Recently a client copied me on an email she had sent to her husband asking the husband to stop opening envelopes addressed solely to her, taking checks from the mail payable to her, endorsing them and depositing them in their account. Their divorce had been filed more than 9 months ago.
Husband, who did not want the divorce, responded by reminding wife that this was the way they had ALWAYS handled their finances. In the past, wife who was a very busy executive, had resisted dealing with their finances. He went on to belittle her by reminding her of the filing process that he had always used, where records were stored and suggesting that she wasn’t competent to manage their finances, so she should continue to leave them to him.
I was struck by the futility of the exchange.

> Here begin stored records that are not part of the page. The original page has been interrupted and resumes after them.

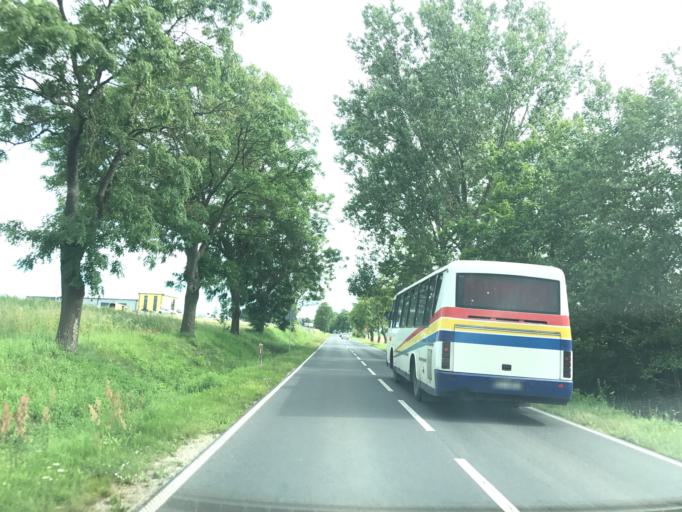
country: PL
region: Kujawsko-Pomorskie
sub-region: Powiat rypinski
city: Rypin
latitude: 53.1028
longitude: 19.3934
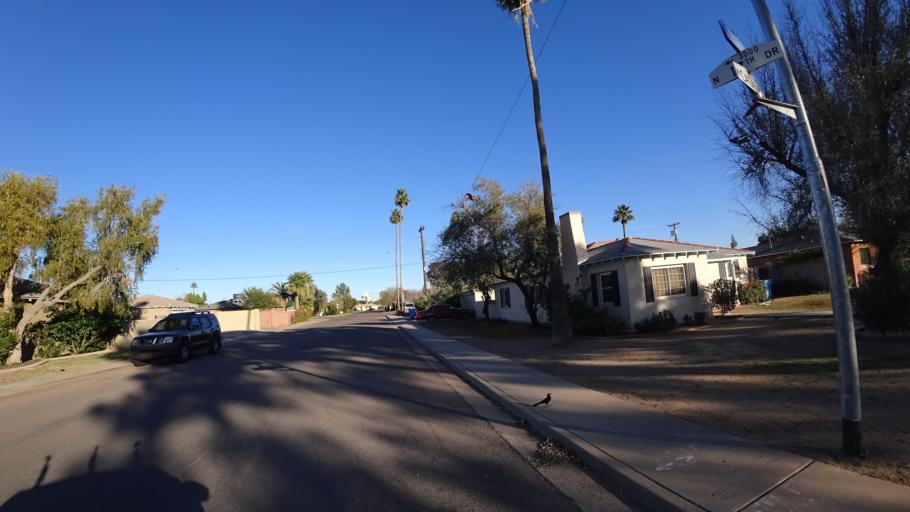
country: US
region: Arizona
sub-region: Maricopa County
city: Phoenix
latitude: 33.4823
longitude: -112.0967
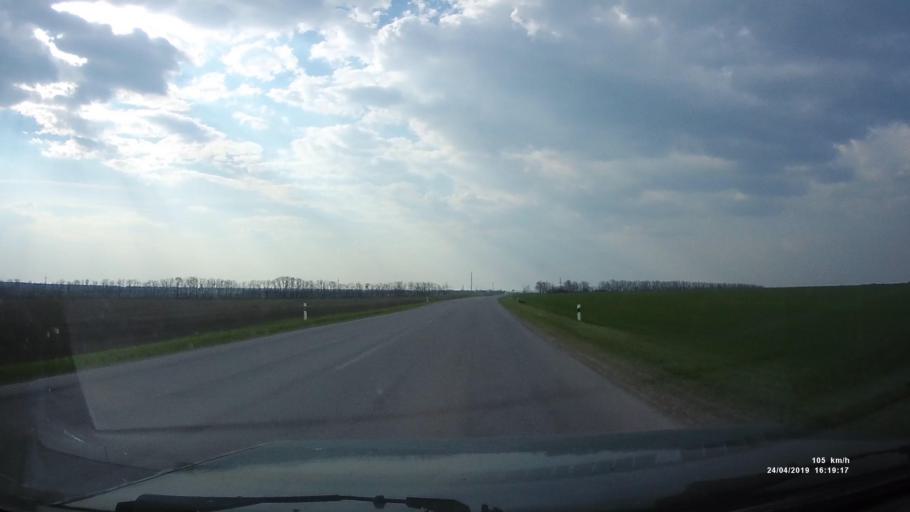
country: RU
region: Rostov
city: Sovetskoye
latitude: 46.7801
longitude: 42.0986
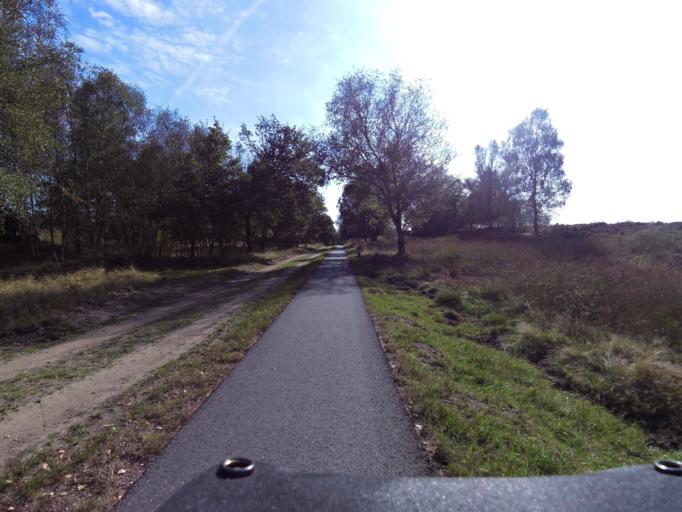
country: NL
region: Gelderland
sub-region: Gemeente Apeldoorn
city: Uddel
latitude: 52.1992
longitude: 5.8609
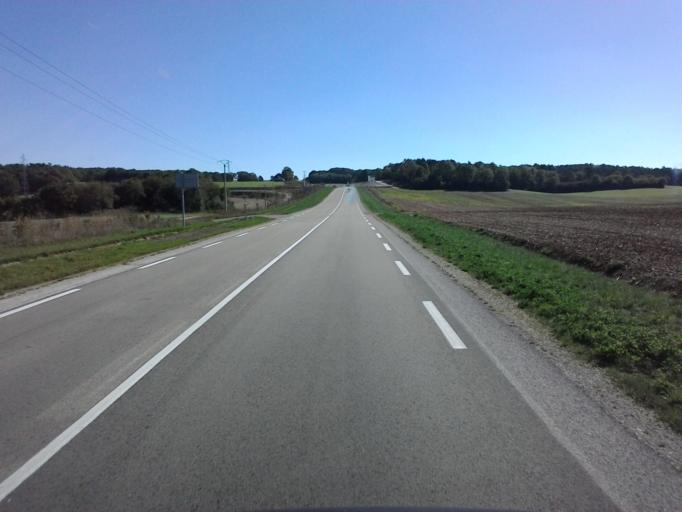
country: FR
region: Champagne-Ardenne
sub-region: Departement de la Haute-Marne
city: Chaumont
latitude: 48.1176
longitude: 5.1597
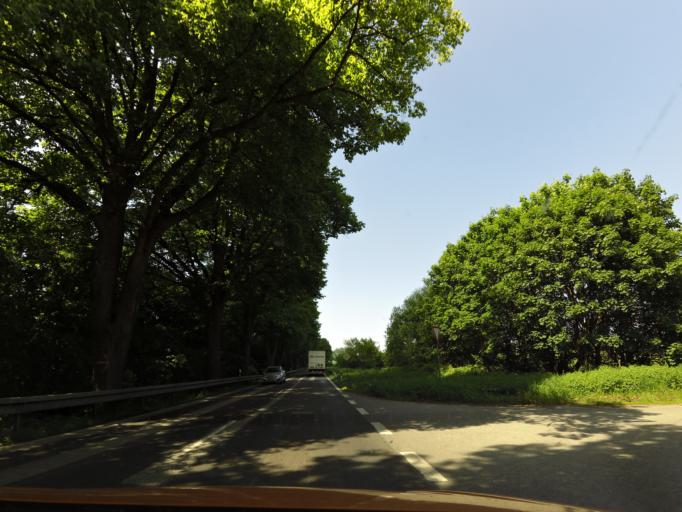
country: DE
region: Mecklenburg-Vorpommern
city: Selmsdorf
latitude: 53.8691
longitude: 10.8957
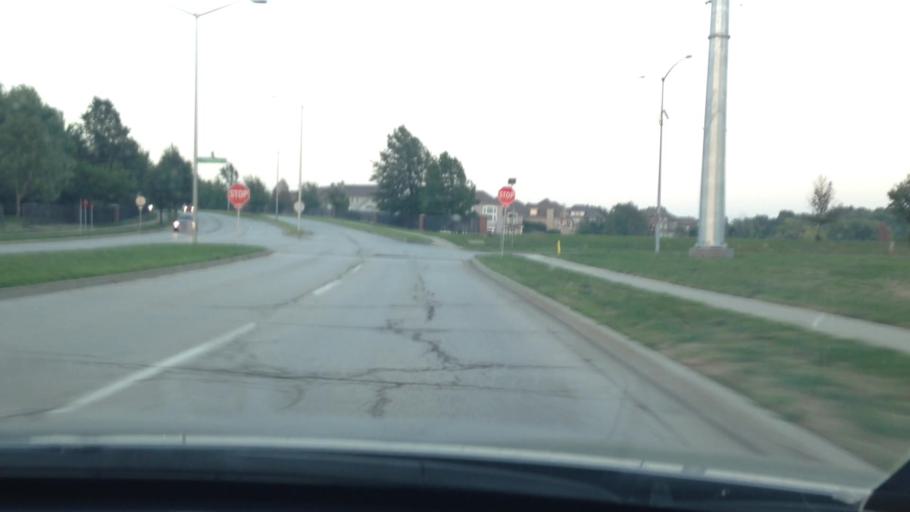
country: US
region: Missouri
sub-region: Clay County
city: Liberty
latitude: 39.2667
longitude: -94.4666
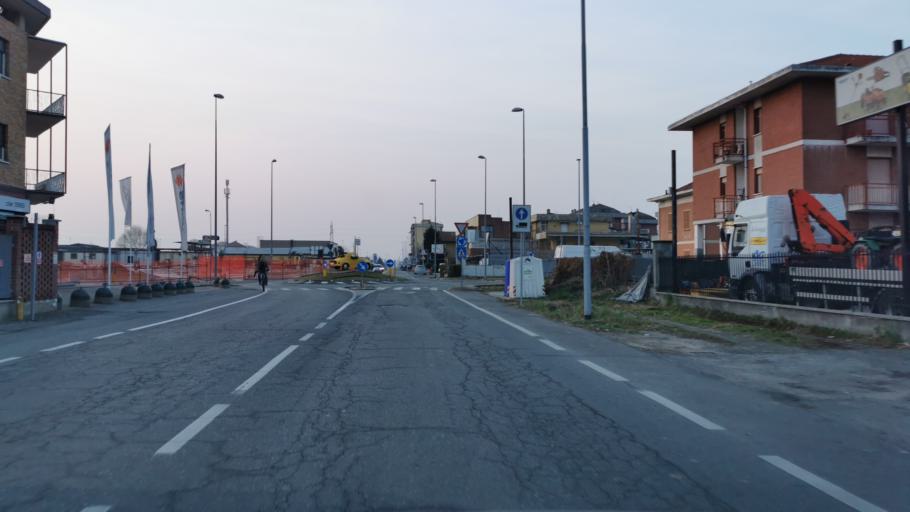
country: IT
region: Piedmont
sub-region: Provincia di Torino
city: Borgaro Torinese
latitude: 45.1493
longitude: 7.6550
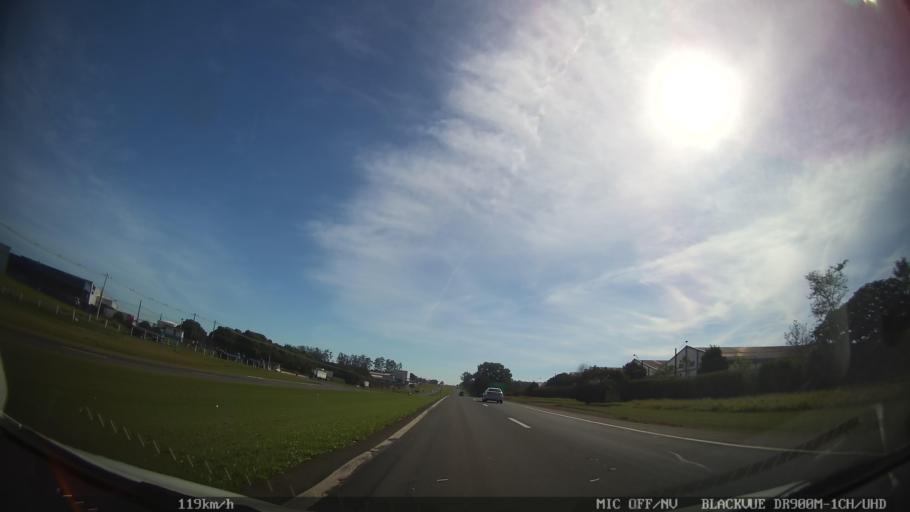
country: BR
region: Sao Paulo
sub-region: Leme
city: Leme
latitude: -22.2125
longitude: -47.3936
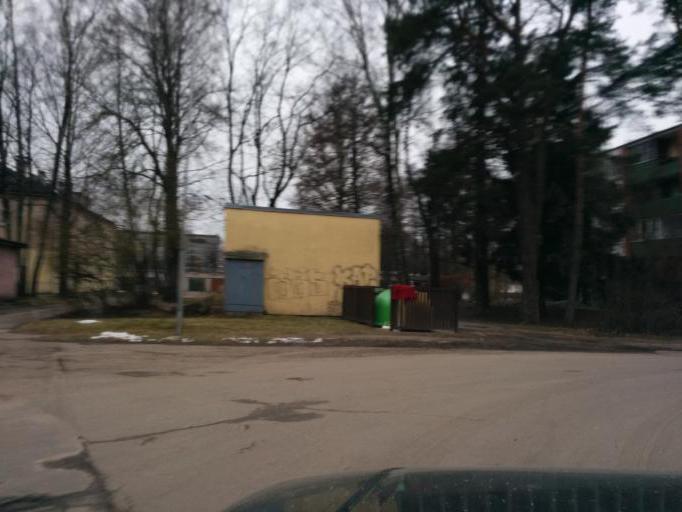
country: LV
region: Jurmala
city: Jurmala
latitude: 56.9649
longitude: 23.8248
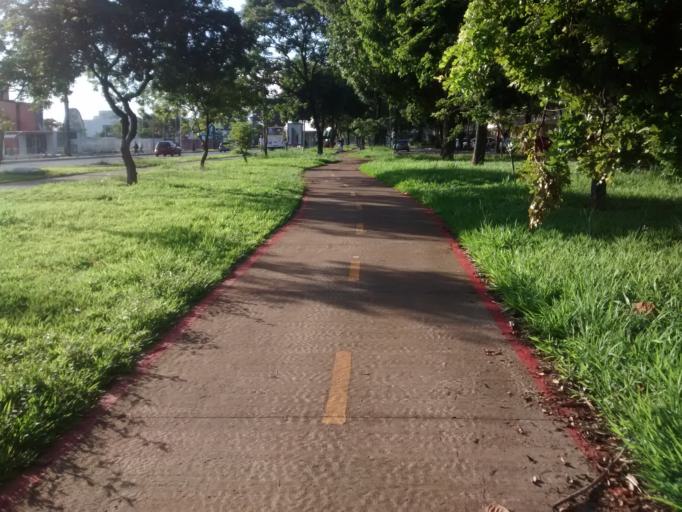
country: BR
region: Federal District
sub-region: Brasilia
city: Brasilia
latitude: -15.7569
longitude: -47.8792
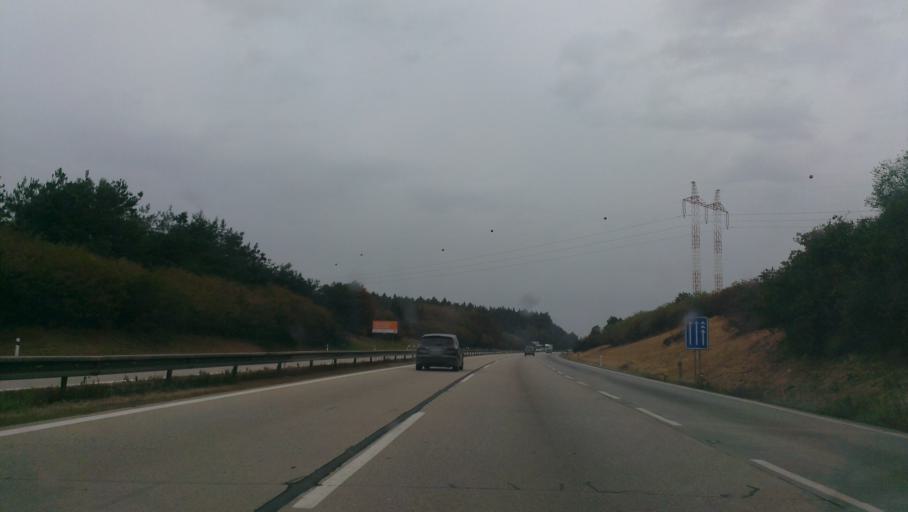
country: CZ
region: South Moravian
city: Ricany
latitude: 49.2255
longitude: 16.3888
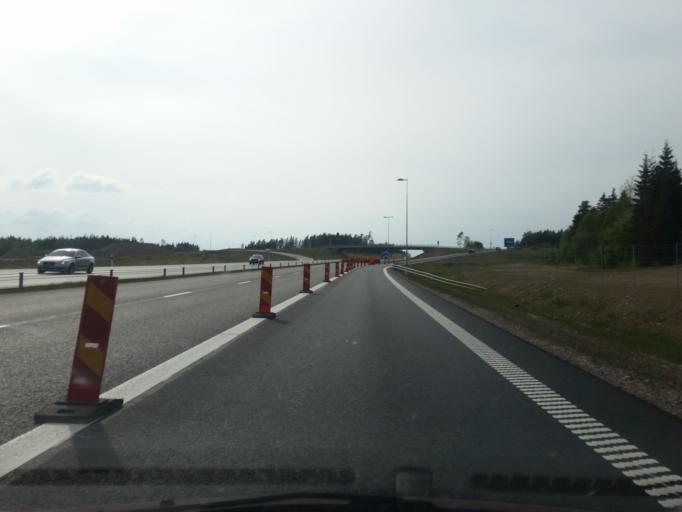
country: SE
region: Vaestra Goetaland
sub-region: Ulricehamns Kommun
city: Ulricehamn
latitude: 57.8034
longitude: 13.4780
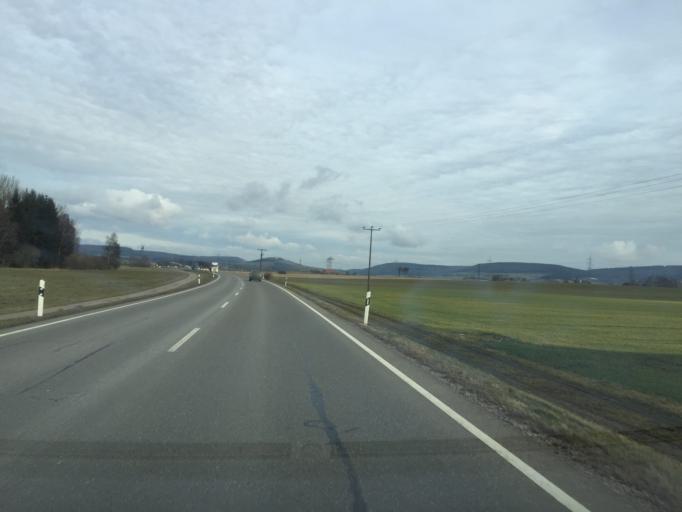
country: DE
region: Baden-Wuerttemberg
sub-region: Freiburg Region
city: Hufingen
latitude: 47.9242
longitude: 8.5210
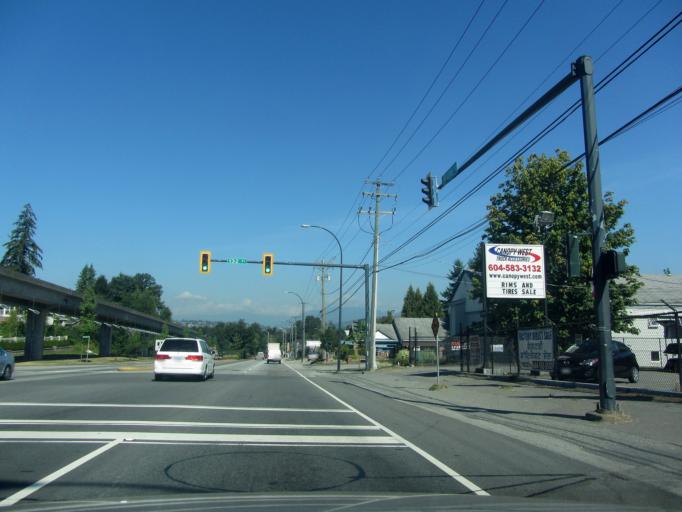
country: CA
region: British Columbia
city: New Westminster
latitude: 49.2050
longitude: -122.8543
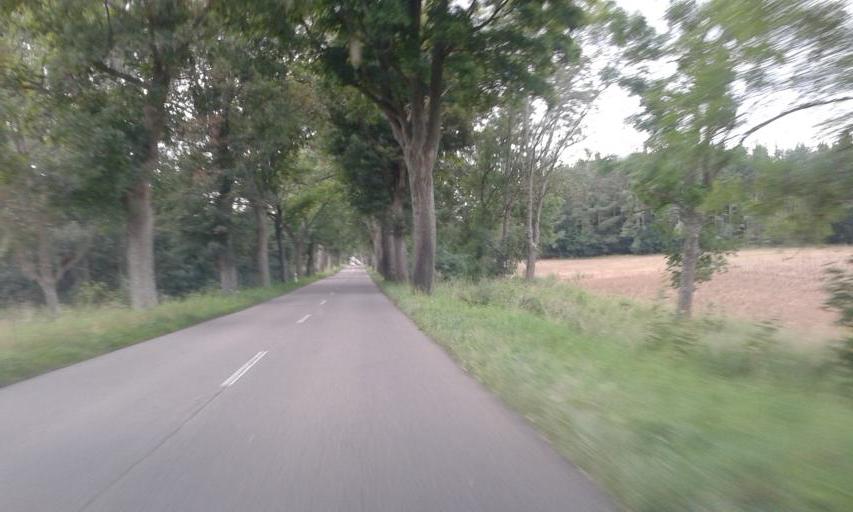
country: PL
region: West Pomeranian Voivodeship
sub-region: Powiat szczecinecki
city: Barwice
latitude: 53.7520
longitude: 16.3148
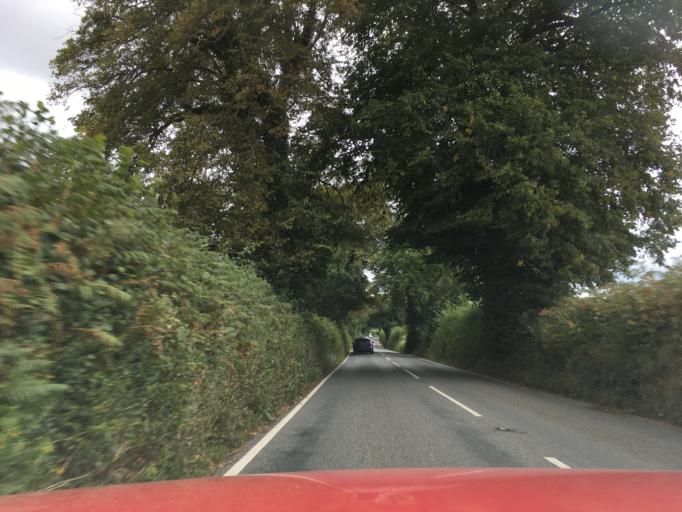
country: GB
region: England
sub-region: Devon
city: Exminster
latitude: 50.6485
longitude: -3.4810
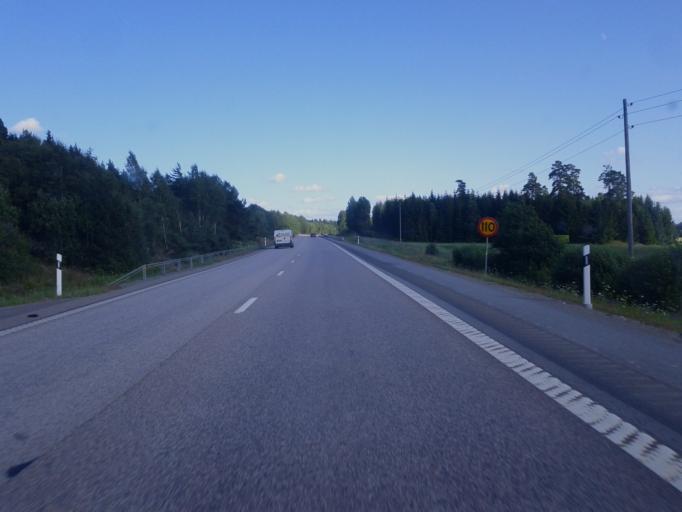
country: SE
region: Uppsala
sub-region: Habo Kommun
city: Balsta
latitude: 59.5554
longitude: 17.5833
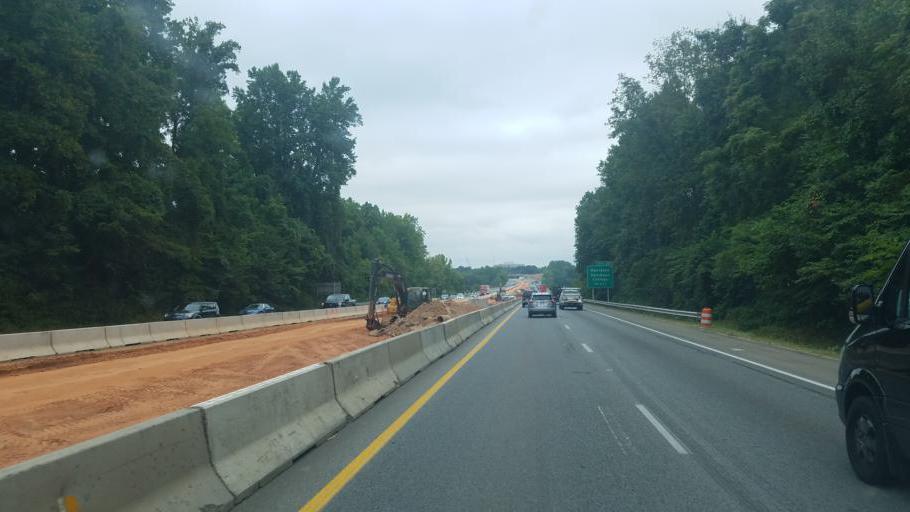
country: US
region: North Carolina
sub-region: Mecklenburg County
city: Cornelius
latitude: 35.4943
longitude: -80.8706
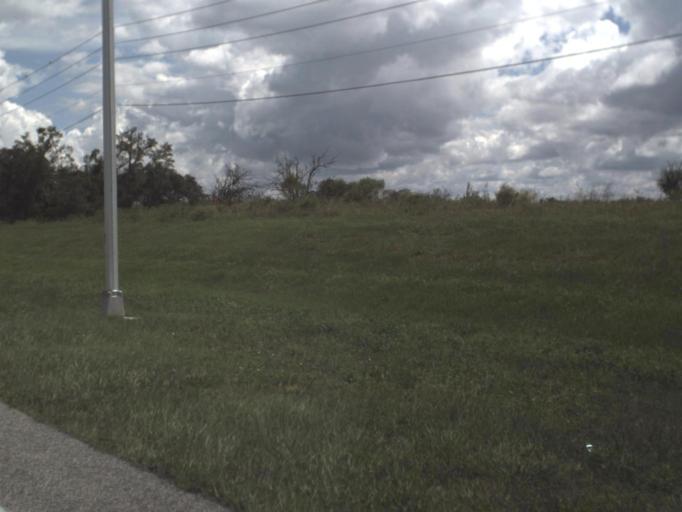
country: US
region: Florida
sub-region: Polk County
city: Babson Park
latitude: 27.8839
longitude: -81.4534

Divorce is always hard, particularly for the party who is being left. It is also difficult for the one who is leaving. Though there are a lot of divorce books, every case is unique and requires each party to be sensitive to the needs of the other to build a relationship where both parties can work on common issues in the future. Resisting the inevitable change that comes with divorce is an ineffective way to handle the situation. The parties will grow further apart and want more privacy. The trust that once permitted one spouse to endorse joint checks or checks payable to the other spouse without making the spouse to whom the checks were payable part of the process, no longer exists.
This is a difficult time for the parties. Those couples who have children or complex financial situations will need to work together in the future and show each other respect. To make this transition, one party must notify the other when the process by which they wish to handle their affairs needs to change. The other party needs to listen and accept the wishes of their spouse. Perhaps the parties need to negotiate the time-line and the steps that must be taken to accomplish the greater separation between them. The spouse who is being asked to change needs to voice his/her concerns about such changes, such as fear that there won’t be enough money available to run the household, buy things for the children, etc.
The parties need to understand these changes must be made. They can only be made when they accept requests for change and work together to devise a plan to accomplish this. Some people will need the help of their attorneys. A mediator can also help them reason through the needed changes, help them develop a plan and a time line for accomplishing the changes.
Then they will both feel as though they had some input into determining their future, which will happen, with or without the cooperation of one or both spouses.